Я вышел в прихожую. Телефон лежал на тумбочке рядом с вешалкой. Номер незнакомый. Я ответил: «Алло!» Лаура Хеланто спросила, я ли это. В ее голосе звучала уже привычная мне живость, и настроение у меня сразу поднялось. Трудно сказать, как и почему, но у меня неизменно улучшалось настроение, стоило мне услышать ее голос. «Это я», – сказал я. Затем я взглянул на свое отражение в зеркале и подумал: а может быть, это и не я. Я заснул в рубашке. Раньше такого никогда не случалось. Я отвернулся от зеркала и попытался сосредоточиться на словах Лауры Хеланто.
– Прошу прощения, – перебил я ее. – Я только проснулся. Все в порядке?
– Да, – сказала она. – Я сейчас в Питяянмаки, вот и подумала, может, подбросить вас до Парка. Мне по пути.
– Подбросить? Из Питяянмаки? Но как?..
– Я в промзоне, – сказала она, как будто не слыша моих вопросов, что вполне вероятно: она явно звонила из машины. До меня доносились негромкие звуки урчащего мотора, а ее голос иногда раздавался как будто из-под воды. – Приехала за новым флагштоком. Вы живете в Каннельмяки? Верно? Я тут рядом и как раз еду в Парк.
– Как вы узнали, что?..
– Что вы дома? Сейчас полдевятого. Когда я уезжала с работы, вас там не было…

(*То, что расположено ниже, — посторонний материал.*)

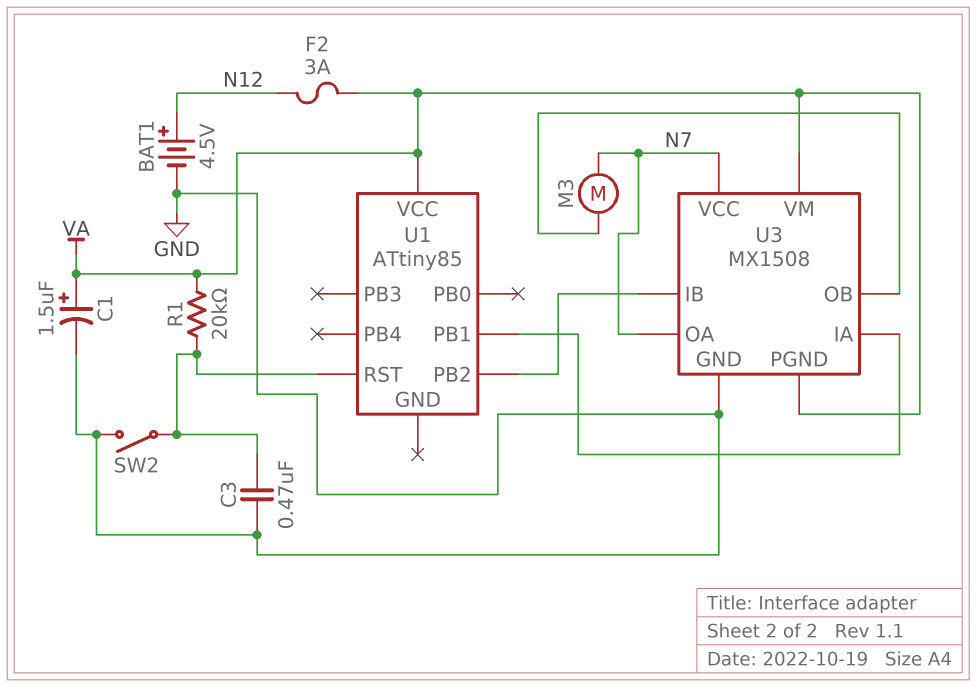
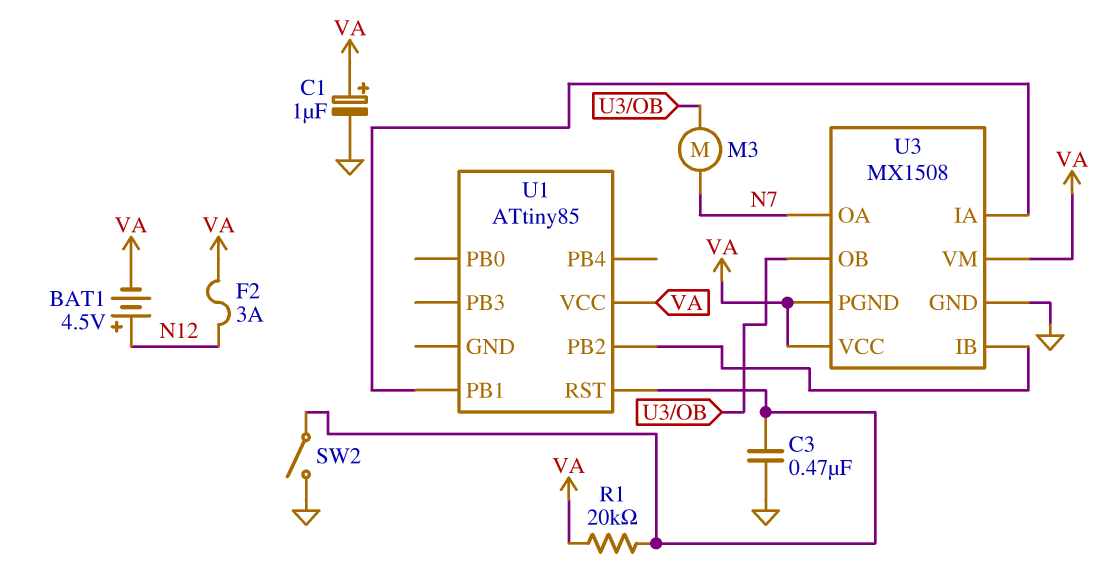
BAT1: 4.5V (plus N12, minus GND) -> 4.5V (plus N12, minus VA)
C1: 1.5uF (plus VA, minus GND) -> 1uF (plus VA, minus GND)
U3 pin VCC: N7 -> VA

Я еще раз обернулся и посмотрел на часы над входной дверью. Еще никогда я жизни я не просыпался так поздно. В прихожую зашел Шопенгауэр. Он потягивался и зевал, а потом вдруг принялся озираться, словно попал сюда впервые. Любопытно, что я чувствовал присутствие Лауры Хеланто на том конце провода, хотя она молчала.
– Я еще не…
В один миг у меня возникло ощущение, что жизнь и окружающий мир застали нас с Шопенгауэром врасплох, как будто мы проснулись в странном незнакомом месте, не помня ни кто мы такие, ни откуда взялись.
– Я могу подождать, – сказала она. – Вообще-то мне хотелось кое о чем с вами поговорить. Я вас подвезу, а вы можете угостить меня кофе. Я зайду за булочками с корицей. Через пятнадцать минут, хорошо?
Я смотрел на Шопенгауэра, он смотрел на меня.
– Думаю, мне это по силам, – услышал я свой голос.
Ровно через пятнадцать минут раздался звонок в дверь.
Сложный аромат, в котором смешивались запах духов Лауры Хеланто и булочек с корицей… Лаура, со своей буйной шевелюрой и в очках в темной оправе, сидела напротив меня. Булочки с корицей, размером с тарелку каждая, занимали середину стола. Булькала кофеварка. Я старался вести себя как можно естественнее. По какой-то причине я чувствовал потребность объяснить, почему так задержался. Я мог бы сказать, что на самом деле побывал на берегу пустынного пруда, а потом спасал свою шкуру в обмен на десять тысяч евро, причем половину этой суммы снял в банкомате на стене большого, прежде никогда мной не виденного гипермаркета, не говоря уже о том, что накануне ночью я тоже толком не спал, потому что в рамках самозащиты убил человека огромным ухом кролика, которого она назвала «непредсказуемым», а запихивание трупа в морозильник кафе обернулось двухчасовой операцией, потребовавшей от меня напряжения всех физических сил. Вместо этого я хранил молчание. Проверил, ровно ли у меня завязан галстук, и тут заметил, что у меня дрожит рука.